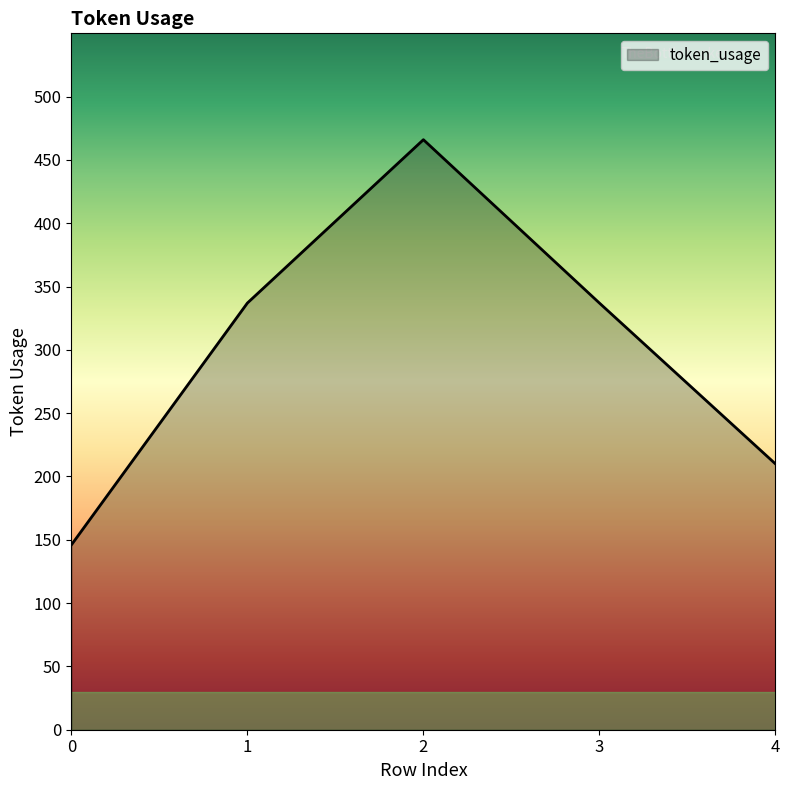

The value at 1 is 489. True or false?

False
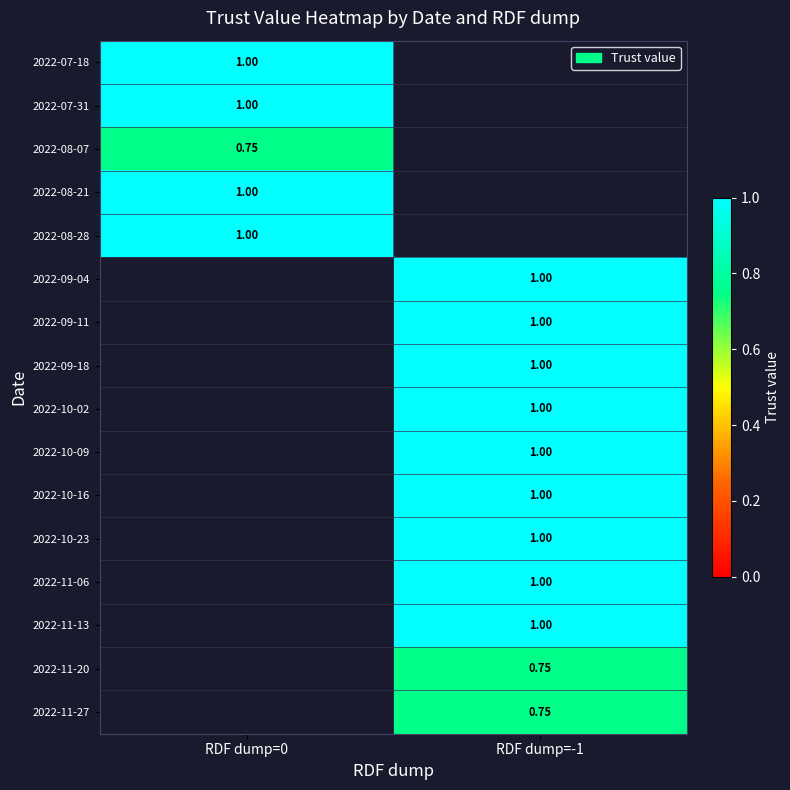

True or false: 2022-07-31 has a value of 1.0 at RDF dump=0.

True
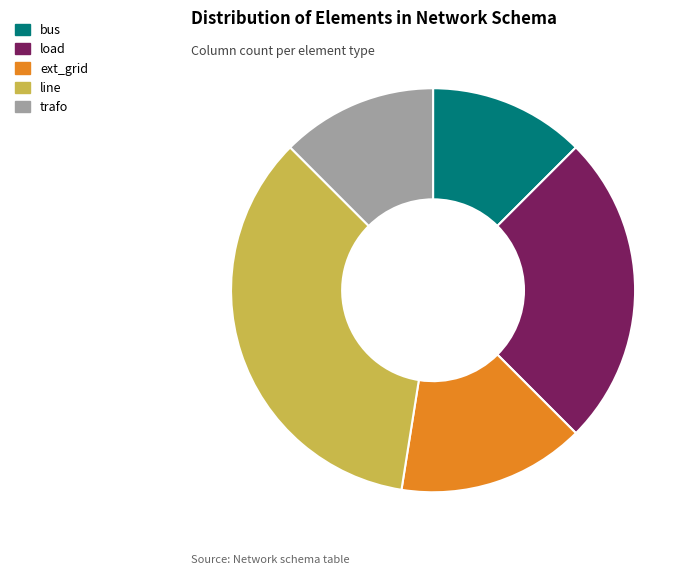

Which has a higher value, line or load?

line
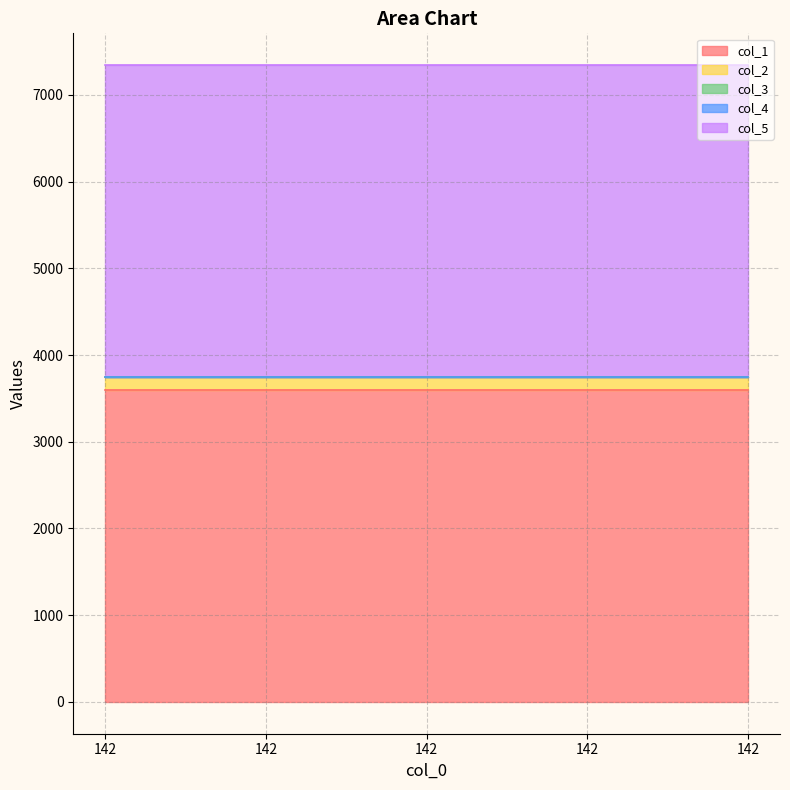

Where is col_1 nearest to the value 3600?

142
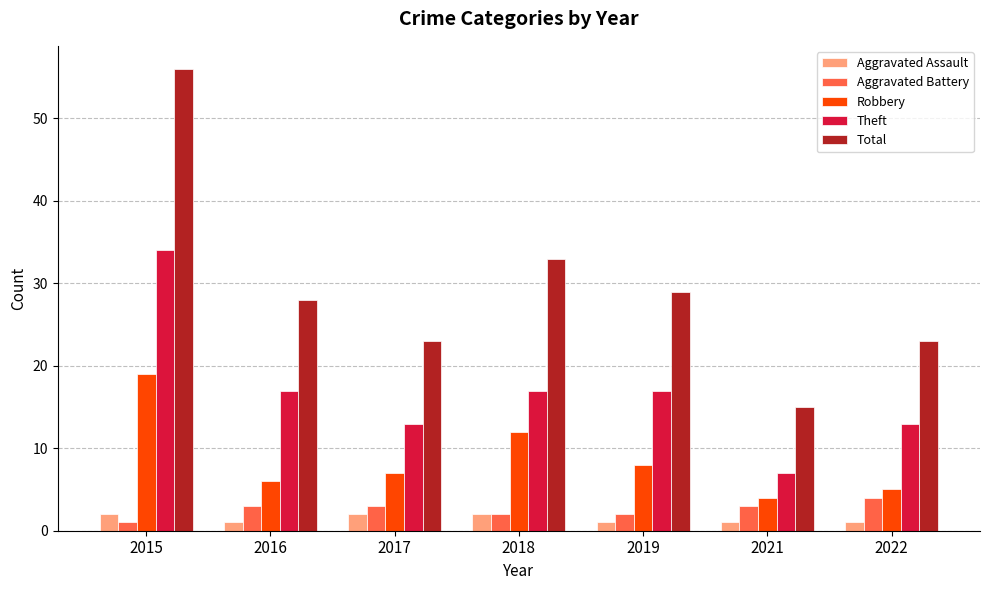

Where is Total nearest to the value 35?

2018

REQUIRED ACTION.
Print the text of all the items above again, line for line and unchanged, but leave out the pictures.

SOLUTION FOR THIS PROBLEM.
The value at 1 is 489. True or false?

False

True or false: 2022-07-31 has a value of 1.0 at RDF dump=0.

True

Which has a higher value, line or load?

line

Where is col_1 nearest to the value 3600?

142

Where is Total nearest to the value 35?

2018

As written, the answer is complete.